What breed if I may ask?


----------



## rocco33 (Dec 27, 2009)

There are no rules as to what is and what is not correct and terms and conditions vary considerably. So, completely disagree with the other comments.

These things should have been discussed before you mated your girl.

Quite honestly it sounds like you don't have a clue what you are doing and neither does the 'stud dog owner' and are just out to make a bit of money which makes it more difficult to give advice.

It all comes down to what you agreed to beforehand (if you agreed anything).

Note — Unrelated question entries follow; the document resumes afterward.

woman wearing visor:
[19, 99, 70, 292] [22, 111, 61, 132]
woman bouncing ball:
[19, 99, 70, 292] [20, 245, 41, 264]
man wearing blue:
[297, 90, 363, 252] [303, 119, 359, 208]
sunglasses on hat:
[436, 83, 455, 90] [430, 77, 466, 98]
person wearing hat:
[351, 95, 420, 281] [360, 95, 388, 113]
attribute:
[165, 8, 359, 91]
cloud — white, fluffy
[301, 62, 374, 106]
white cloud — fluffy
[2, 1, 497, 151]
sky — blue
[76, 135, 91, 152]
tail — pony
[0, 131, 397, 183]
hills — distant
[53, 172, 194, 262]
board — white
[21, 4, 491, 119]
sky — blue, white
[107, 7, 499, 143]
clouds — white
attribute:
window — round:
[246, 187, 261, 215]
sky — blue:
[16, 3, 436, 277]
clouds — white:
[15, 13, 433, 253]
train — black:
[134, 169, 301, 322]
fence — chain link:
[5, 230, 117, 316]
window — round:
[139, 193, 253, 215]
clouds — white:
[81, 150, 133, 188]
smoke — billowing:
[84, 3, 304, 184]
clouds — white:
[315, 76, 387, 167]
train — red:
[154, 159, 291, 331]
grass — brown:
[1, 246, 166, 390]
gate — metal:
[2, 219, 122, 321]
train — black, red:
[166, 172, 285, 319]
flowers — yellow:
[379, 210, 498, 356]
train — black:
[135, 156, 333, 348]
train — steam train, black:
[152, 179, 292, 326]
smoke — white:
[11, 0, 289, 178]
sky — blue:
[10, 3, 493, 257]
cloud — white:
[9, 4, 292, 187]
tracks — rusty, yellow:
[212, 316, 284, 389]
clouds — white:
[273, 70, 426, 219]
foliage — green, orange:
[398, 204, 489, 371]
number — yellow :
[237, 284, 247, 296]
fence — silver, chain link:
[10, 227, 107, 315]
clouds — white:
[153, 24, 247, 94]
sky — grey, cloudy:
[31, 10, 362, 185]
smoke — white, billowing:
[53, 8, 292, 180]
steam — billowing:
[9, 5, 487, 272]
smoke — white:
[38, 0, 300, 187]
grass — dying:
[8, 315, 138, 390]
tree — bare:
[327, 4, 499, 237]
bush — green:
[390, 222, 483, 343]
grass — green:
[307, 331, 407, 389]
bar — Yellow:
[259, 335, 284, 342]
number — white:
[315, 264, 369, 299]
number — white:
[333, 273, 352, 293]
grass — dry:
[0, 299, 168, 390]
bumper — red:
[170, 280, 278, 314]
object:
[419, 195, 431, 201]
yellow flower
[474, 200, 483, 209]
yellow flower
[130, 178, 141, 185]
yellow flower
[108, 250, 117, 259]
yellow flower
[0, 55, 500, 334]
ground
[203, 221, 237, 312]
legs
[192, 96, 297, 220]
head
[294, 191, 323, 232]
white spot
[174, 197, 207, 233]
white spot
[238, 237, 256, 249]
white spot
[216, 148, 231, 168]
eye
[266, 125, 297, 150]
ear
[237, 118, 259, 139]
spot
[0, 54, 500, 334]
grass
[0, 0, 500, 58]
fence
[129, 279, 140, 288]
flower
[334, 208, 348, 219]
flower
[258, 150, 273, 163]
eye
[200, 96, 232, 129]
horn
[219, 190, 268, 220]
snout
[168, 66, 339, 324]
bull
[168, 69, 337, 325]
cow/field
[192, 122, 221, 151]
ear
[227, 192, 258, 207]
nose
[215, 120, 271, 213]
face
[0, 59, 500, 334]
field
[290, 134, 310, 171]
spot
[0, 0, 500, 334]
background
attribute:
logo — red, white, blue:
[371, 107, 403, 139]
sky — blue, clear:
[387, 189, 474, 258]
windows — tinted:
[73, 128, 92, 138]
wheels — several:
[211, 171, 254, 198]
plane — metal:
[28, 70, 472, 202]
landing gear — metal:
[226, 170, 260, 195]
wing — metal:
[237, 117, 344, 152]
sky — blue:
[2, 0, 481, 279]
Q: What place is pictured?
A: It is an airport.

And if you do decide to try breeding again, please do it properly - no bitch should have to go through the stress of mating four times like your poor girl did! ;(


----------



## 1290423 (Aug 11, 2011)

SpringerHusky said:


> No.
> 
> No stud fee until proof of pregnancy.
> 
> What breed if I may ask?


When we were considering mating, which we never, we were told the fee and that if no pregnancy we would get a mating at the next season???
That was I take assuming that at the first mating there was at the very least there was a tie.


----------



## SpringerHusky (Nov 6, 2008)

DT said:


> When we were considering mating, which we never, we were told the fee and that if no pregnancy we would get a mating at the next season???
> That was I take assuming that at the first mating there was at the very least there was a tie.

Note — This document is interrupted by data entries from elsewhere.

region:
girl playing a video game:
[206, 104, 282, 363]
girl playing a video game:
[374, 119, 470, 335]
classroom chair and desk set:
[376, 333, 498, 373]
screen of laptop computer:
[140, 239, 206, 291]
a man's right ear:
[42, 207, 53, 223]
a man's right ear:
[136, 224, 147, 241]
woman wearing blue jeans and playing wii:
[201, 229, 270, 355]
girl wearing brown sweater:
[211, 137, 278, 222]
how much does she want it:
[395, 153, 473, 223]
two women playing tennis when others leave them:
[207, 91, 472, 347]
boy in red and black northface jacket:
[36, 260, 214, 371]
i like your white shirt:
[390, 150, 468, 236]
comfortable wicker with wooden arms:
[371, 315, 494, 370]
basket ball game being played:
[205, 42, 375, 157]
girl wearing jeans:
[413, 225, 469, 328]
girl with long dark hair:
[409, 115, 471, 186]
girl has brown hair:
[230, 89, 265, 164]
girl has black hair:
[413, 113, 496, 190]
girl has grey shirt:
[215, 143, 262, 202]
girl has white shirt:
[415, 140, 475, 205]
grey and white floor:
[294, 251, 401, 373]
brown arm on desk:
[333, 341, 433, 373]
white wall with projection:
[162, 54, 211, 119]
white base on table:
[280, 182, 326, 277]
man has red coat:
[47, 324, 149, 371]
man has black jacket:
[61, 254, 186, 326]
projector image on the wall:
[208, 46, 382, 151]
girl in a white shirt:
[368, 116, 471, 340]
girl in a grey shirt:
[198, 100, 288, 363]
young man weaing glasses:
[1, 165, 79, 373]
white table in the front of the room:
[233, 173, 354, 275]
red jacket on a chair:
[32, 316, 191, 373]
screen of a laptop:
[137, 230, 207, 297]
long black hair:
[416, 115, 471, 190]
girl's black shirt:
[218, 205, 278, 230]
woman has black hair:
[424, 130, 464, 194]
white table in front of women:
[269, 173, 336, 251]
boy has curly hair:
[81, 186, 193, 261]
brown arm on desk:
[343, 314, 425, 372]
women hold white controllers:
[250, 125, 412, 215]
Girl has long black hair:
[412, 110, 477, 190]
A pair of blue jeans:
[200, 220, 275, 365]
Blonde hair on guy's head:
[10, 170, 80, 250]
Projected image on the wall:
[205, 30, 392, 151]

This is what i've usually seen offered was another mating on the next season but from what I have always been told that's only when the dogs have been actually able to mate.

Mind you not that i'm a breeder per say but just going on what I have been told lol


----------



## MerlinsMum (Aug 2, 2009)

Bear in mind you are also paying for a Stud Service in the fee, which includes the time and effort on the stud owner's part - regardless if the bitch has mated or not.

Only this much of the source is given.